Thank you Madam Deputy Speaker.

I want to start by offering my deepest condolences to the friends and family of Sarah Everard.

May her soul rest in peace.

Parts of Clapham Common falls within my constituency. And having lived in Brixton all my life, I’ve walked the same streets that Sarah did. My first job was at the Sainsburys supermarket on Clapham High Street and my sixth form college, St Francis Xavier is located at the southern tip of Clapham Common, at Clapham South

I’ve felt afraid, and I don’t want my daughter to grow up making the same adjustments that I did – that all women do.

In the past few days, I’ve been contacted by hundreds of women and men, young and old, grandmothers, mothers, sisters, fathers, brothers who live in Clapham and across my constituency of Vauxhall and now no longer feel safe.

Our streets and public spaces should not be places of fear for women. We need to listen to women’s voices, and we must believe what they are telling us.

This includes making sure we listen to all women – including the voices of black women and trans women. Far too often we do not hear the names of black and minority ethnic women in the news or on social media but sadly many of them have been failed by the police and criminal justice system, and so I say the names of Blessing Olusegun, Joy Morgan, Bibba Henry and Nicole Smallman  and many others who have died on our streets. Only then can we start to heal the mistrust and put in place long overdue protections against this unacceptable violence. We must, and we will, Reclaim These Streets.

Madam Deputy Speaker –

This Bill is wide ranging, and it contains a number of important measures that I welcome.

I’d like to pay tribute to my Honourable colleagues for their tireless campaigning on dangerous driving, protecting our emergency service workers, reforming the DBS scheme, and widening the law to prevent adults in ‘positions of trust’ from engaging in sexual relationships with young people under 18. These measures will make us all safer.

But this Bill is also missed opportunity for much needed reforms.

It doesn’t do nearly enough to address the urgent issue of racial disproportionality in our criminal justice system. And as Co-Chair of the APPG on Knife Crime and Violence Reduction, I’m disappointed that the Government has missed an opportunity to focus on prevention – by ensuring organisations have the long term funding they need to tackle serious violence and build trust with communities that often feel that they are viewed as the perpetrators when many of them are actually victims. This includes the many girls and young women caught up in violence associated with gang violence.

I want to focus my remarks on perhaps the most egregious measures proposed in this Bill – those that seek to control free expression and the right to protest.

My constituency of Vauxhall has a long and proud history of protest. In 1848 the Chartists organised a huge rally from Kennington Park to Parliament. Led by William Cuffay, the black son of a freed slave, they argued for a more democratic system of governance including many of the measures that we now take for granted.
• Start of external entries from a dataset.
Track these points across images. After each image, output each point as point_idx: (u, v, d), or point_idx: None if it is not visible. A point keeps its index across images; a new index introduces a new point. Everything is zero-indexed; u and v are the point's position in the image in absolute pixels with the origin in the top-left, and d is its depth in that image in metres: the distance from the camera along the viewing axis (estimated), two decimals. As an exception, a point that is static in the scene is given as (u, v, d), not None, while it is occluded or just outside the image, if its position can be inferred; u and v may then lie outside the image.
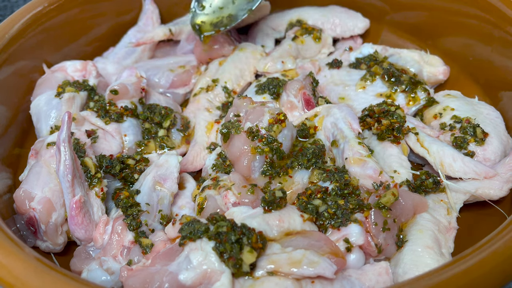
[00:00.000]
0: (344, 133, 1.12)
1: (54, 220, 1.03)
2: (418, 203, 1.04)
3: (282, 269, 0.86)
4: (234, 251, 0.85)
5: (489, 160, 1.14)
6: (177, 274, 0.85)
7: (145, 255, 0.98)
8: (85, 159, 1.08)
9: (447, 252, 0.99)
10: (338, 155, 1.13)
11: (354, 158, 1.07)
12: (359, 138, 1.11)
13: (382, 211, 0.98)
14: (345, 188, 1.03)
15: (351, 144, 1.09)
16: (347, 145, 1.10)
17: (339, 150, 1.12)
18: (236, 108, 1.15)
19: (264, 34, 1.59)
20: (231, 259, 0.85)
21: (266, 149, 1.07)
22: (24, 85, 1.34)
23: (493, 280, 0.78)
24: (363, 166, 1.06)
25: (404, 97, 1.28)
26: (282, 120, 1.09)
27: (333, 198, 1.02)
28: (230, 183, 1.07)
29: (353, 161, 1.07)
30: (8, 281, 0.80)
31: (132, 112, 1.25)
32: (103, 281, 0.96)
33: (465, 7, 1.36)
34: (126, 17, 1.60)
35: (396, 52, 1.40)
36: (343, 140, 1.12)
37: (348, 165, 1.07)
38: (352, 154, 1.08)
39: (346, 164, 1.08)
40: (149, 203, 1.07)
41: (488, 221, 1.09)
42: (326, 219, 1.00)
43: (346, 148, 1.09)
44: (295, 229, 0.97)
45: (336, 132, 1.14)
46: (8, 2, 2.05)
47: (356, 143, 1.09)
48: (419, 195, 1.06)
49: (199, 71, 1.48)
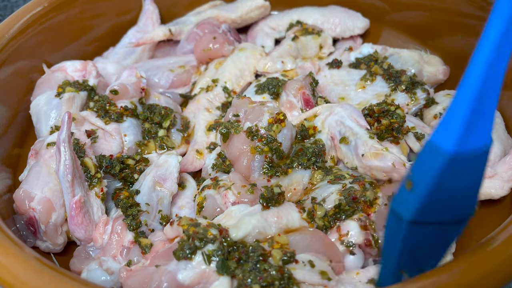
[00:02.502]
0: (354, 130, 1.13)
1: (54, 220, 1.03)
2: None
3: None
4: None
5: (489, 160, 1.14)
6: (175, 274, 0.85)
7: (144, 255, 0.98)
8: (85, 159, 1.08)
9: (449, 252, 0.99)
10: (350, 152, 1.13)
11: (371, 153, 1.07)
12: (370, 133, 1.12)
13: None
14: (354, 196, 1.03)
15: (364, 140, 1.10)
16: (359, 142, 1.10)
17: (350, 147, 1.13)
18: (235, 108, 1.15)
19: (264, 34, 1.59)
20: None
21: (265, 148, 1.07)
22: (24, 85, 1.34)
23: (493, 280, 0.78)
24: (382, 160, 1.06)
25: (404, 97, 1.28)
26: (282, 119, 1.09)
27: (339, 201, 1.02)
28: (230, 183, 1.07)
29: (371, 156, 1.07)
30: (8, 281, 0.80)
31: (132, 112, 1.25)
32: (102, 281, 0.96)
33: (465, 7, 1.36)
34: (126, 17, 1.60)
35: (396, 52, 1.40)
36: (353, 137, 1.12)
37: (366, 160, 1.08)
38: (368, 149, 1.08)
39: (364, 159, 1.08)
40: (148, 203, 1.07)
41: (488, 220, 1.08)
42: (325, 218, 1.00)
43: (360, 144, 1.10)
44: (294, 225, 0.98)
45: (343, 130, 1.15)
46: (8, 2, 2.05)
47: (368, 138, 1.10)
48: None
49: (199, 71, 1.48)
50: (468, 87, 0.64)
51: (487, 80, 0.63)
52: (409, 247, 0.74)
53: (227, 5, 1.61)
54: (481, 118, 0.66)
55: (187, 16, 1.61)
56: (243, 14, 1.57)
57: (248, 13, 1.58)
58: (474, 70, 0.64)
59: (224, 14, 1.56)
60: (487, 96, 0.64)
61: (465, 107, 0.64)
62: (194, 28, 1.52)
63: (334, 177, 1.10)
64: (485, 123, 0.67)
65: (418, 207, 0.70)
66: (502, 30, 0.62)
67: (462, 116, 0.64)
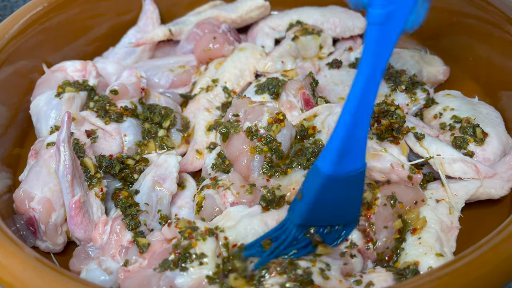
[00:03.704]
0: None
1: (53, 220, 1.03)
2: (414, 195, 1.04)
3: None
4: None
5: (489, 160, 1.14)
6: (173, 278, 0.85)
7: (142, 254, 0.98)
8: (85, 159, 1.08)
9: (449, 252, 0.99)
10: None
11: (370, 153, 1.07)
12: (368, 134, 1.12)
13: None
14: None
15: None
16: None
17: None
18: (235, 108, 1.15)
19: (264, 34, 1.59)
20: None
21: (265, 148, 1.07)
22: (24, 85, 1.34)
23: (493, 279, 0.78)
24: (380, 160, 1.06)
25: (404, 97, 1.28)
26: (281, 119, 1.09)
27: None
28: (229, 183, 1.07)
29: (369, 157, 1.06)
30: (8, 281, 0.80)
31: (132, 112, 1.25)
32: (102, 281, 0.96)
33: (465, 7, 1.36)
34: (126, 17, 1.60)
35: (396, 52, 1.40)
36: None
37: None
38: None
39: None
40: (148, 203, 1.07)
41: (488, 220, 1.09)
42: None
43: None
44: None
45: None
46: (8, 2, 2.05)
47: None
48: (415, 188, 1.06)
49: (199, 71, 1.48)
50: (340, 125, 0.84)
51: (355, 120, 0.83)
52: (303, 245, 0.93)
53: (227, 5, 1.61)
54: (353, 148, 0.86)
55: (187, 16, 1.61)
56: (243, 14, 1.57)
57: (248, 13, 1.58)
58: (343, 116, 0.84)
59: (224, 14, 1.56)
60: (356, 132, 0.84)
61: (337, 141, 0.84)
62: (194, 28, 1.52)
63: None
64: (357, 151, 0.87)
65: (305, 213, 0.90)
66: (363, 88, 0.81)
67: (335, 148, 0.84)
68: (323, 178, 0.86)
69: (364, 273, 0.94)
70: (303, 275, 0.85)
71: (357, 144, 0.86)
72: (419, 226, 1.00)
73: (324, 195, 0.87)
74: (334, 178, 0.86)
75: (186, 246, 0.87)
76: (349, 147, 0.85)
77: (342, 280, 0.88)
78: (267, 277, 0.86)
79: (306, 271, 0.86)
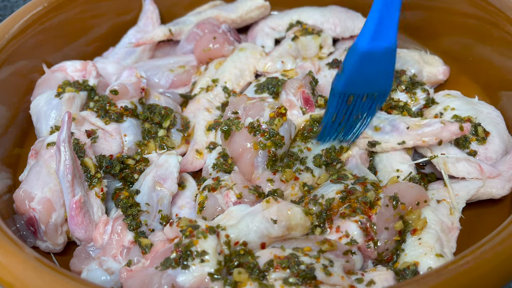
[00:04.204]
0: (382, 117, 1.18)
1: (54, 220, 1.03)
2: (417, 196, 1.04)
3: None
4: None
5: (491, 159, 1.14)
6: (175, 276, 0.85)
7: (144, 255, 0.98)
8: (85, 159, 1.08)
9: (449, 252, 0.99)
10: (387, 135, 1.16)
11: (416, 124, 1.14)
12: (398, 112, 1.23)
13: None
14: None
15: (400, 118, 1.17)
16: (396, 122, 1.16)
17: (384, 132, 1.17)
18: (233, 106, 1.15)
19: (264, 34, 1.59)
20: None
21: (268, 143, 1.07)
22: (24, 85, 1.34)
23: (493, 279, 0.78)
24: (430, 124, 1.11)
25: (404, 97, 1.28)
26: (284, 113, 1.10)
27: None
28: (232, 183, 1.07)
29: (417, 126, 1.13)
30: (8, 281, 0.80)
31: (132, 112, 1.25)
32: (102, 281, 0.96)
33: (465, 7, 1.36)
34: (126, 17, 1.60)
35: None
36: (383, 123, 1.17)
37: (415, 131, 1.13)
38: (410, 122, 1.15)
39: (411, 131, 1.12)
40: (148, 203, 1.07)
41: (488, 220, 1.09)
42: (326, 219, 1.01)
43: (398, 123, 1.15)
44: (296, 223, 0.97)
45: None
46: (8, 2, 2.05)
47: (402, 115, 1.20)
48: (418, 187, 1.06)
49: (199, 71, 1.48)
50: (374, 8, 0.99)
51: (386, 2, 0.98)
52: (341, 114, 1.13)
53: (227, 5, 1.61)
54: (385, 27, 1.01)
55: (187, 16, 1.61)
56: (243, 14, 1.57)
57: (248, 13, 1.58)
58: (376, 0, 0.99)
59: (224, 14, 1.56)
60: (388, 13, 0.99)
61: (372, 19, 1.00)
62: (194, 28, 1.52)
63: (337, 176, 1.10)
64: (388, 31, 1.02)
65: (345, 83, 1.07)
66: None
67: (370, 26, 1.01)
68: (358, 54, 1.03)
69: (366, 272, 0.94)
70: (306, 270, 0.85)
71: (389, 24, 1.01)
72: (420, 226, 1.00)
73: (361, 68, 1.05)
74: (368, 53, 1.03)
75: (187, 244, 0.87)
76: (381, 28, 1.01)
77: (344, 276, 0.88)
78: (271, 271, 0.86)
79: (309, 267, 0.86)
Since then, Kennington Park has been at the epicentre of important movements for social change. In 1926 it was occupied during the General Strike. In 1990 it saw the start a poll tax march. And throughout the 80s and 90s, it was the starting place for Gay Pride. More recently, following the tragic death of George Floyd, thousands of people came to Vauxhall in support of the Black Lives Matter movement.

These were all movements for change. And they succeeded.

This Bill will restrict my constituents’ right to protest. And it will have a chilling effect on free expression. If this Bill passes, they will now think twice about speaking freely in public on the issues they care about most.

That is why I cannot support this Bill, and I would urge my colleagues to join me in opposing this Bill.